** Given problem **
Which lines of the listing below contain the word "gridlines"? Copy each of them.

** Stored rows **
start
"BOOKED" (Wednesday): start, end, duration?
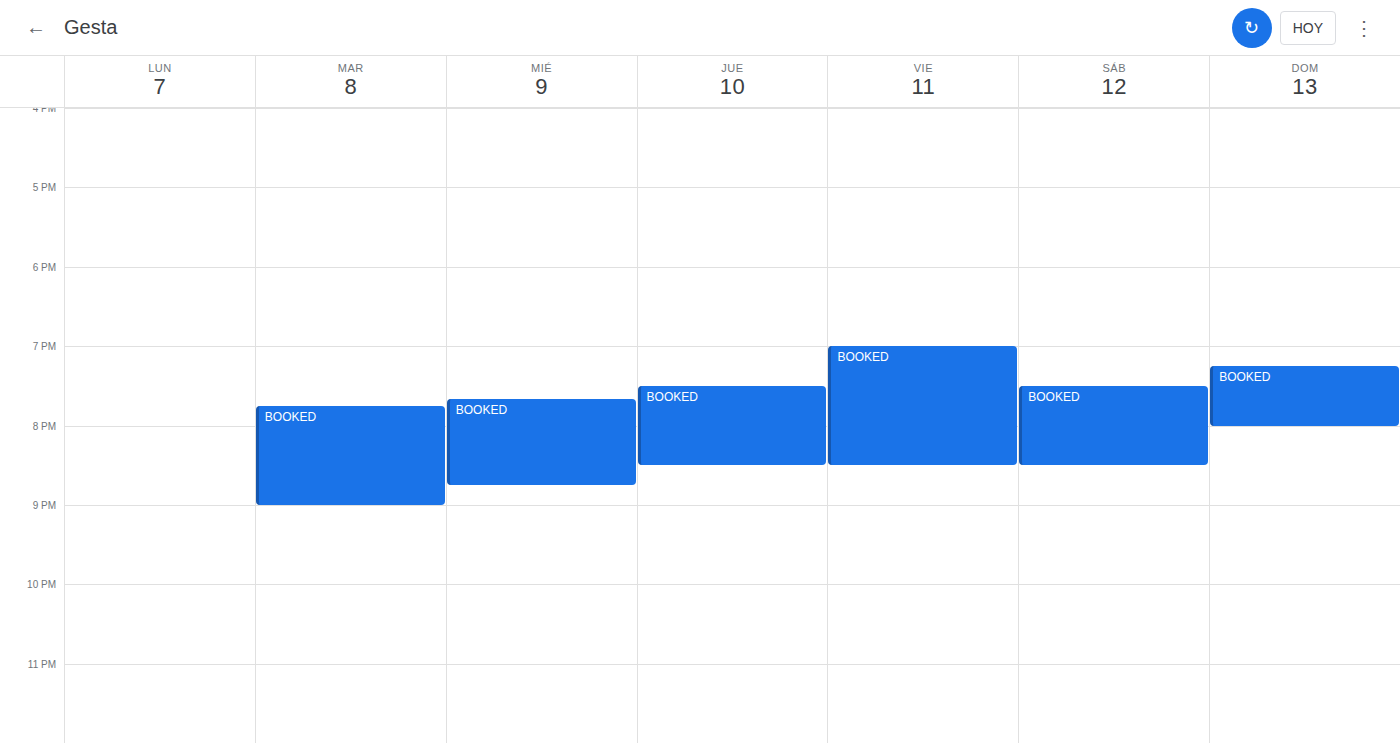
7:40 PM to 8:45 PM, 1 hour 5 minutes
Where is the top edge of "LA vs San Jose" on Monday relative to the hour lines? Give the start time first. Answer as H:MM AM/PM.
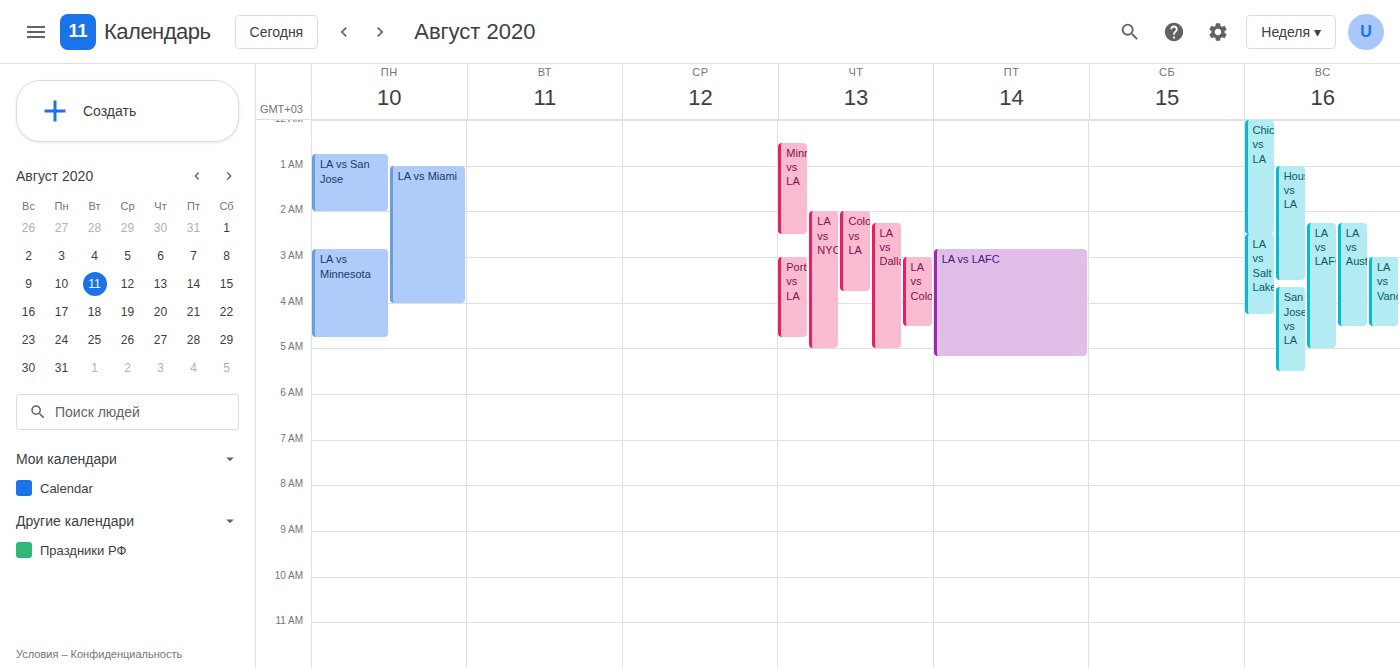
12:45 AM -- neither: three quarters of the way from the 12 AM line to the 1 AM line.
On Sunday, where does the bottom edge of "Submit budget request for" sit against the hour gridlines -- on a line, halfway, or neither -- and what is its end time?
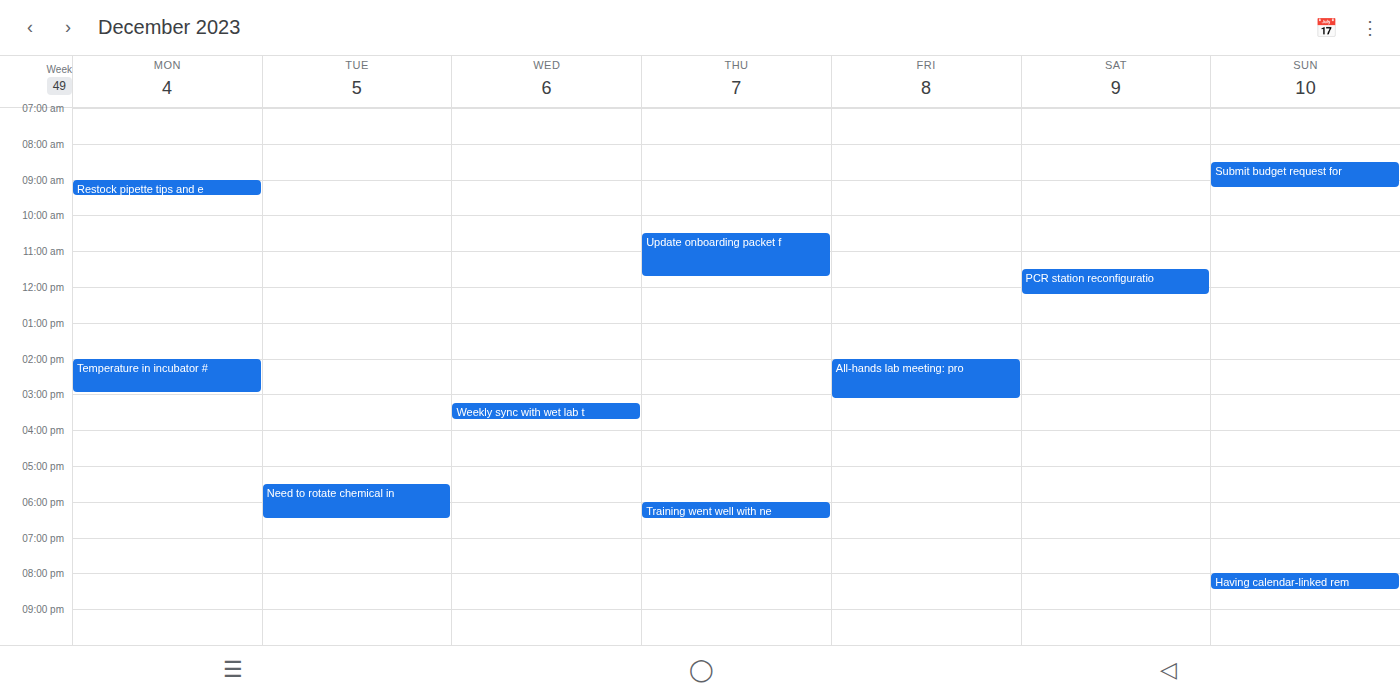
end
start
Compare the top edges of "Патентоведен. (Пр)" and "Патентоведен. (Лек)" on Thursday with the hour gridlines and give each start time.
end
** Full answer **
On Sunday, where does the bottom edge of "Submit budget request for" sit against the hour gridlines -- on a line, halfway, or neither -- and what is its end time?
Compare the top edges of "Патентоведен. (Пр)" and "Патентоведен. (Лек)" on Thursday with the hour gridlines and give each start time.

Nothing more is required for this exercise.